=== Section Start ===
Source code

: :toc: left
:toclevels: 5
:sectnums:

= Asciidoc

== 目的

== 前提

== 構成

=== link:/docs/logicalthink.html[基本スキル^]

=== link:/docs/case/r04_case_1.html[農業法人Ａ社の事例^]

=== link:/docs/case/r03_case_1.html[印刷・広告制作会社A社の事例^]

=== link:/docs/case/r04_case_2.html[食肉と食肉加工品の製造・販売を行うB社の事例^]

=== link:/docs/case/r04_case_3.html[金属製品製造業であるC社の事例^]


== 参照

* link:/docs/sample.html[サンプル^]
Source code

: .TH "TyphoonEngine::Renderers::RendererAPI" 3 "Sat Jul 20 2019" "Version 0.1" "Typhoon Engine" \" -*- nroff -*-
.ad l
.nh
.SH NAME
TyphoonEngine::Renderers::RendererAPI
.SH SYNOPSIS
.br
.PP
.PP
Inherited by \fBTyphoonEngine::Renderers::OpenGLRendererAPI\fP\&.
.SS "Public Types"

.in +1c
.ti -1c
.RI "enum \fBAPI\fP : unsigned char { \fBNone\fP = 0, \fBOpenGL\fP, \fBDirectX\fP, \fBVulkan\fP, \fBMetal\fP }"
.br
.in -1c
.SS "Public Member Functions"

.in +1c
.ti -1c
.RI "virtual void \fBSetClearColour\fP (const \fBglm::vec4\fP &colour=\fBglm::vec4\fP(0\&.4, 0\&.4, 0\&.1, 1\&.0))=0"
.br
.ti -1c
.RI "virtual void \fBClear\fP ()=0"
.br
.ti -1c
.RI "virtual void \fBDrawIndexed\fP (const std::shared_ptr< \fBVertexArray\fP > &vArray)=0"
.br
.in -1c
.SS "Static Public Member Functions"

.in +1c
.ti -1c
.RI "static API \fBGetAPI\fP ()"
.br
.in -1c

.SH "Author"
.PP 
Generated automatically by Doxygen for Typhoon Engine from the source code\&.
=== Section End ===
— PROBLEM TO WORK ON —
Show each line in the entries that holds the string "Functions".

— EXERCISE SOLUTION —
.SS "Public Member Functions"
.SS "Static Public Member Functions"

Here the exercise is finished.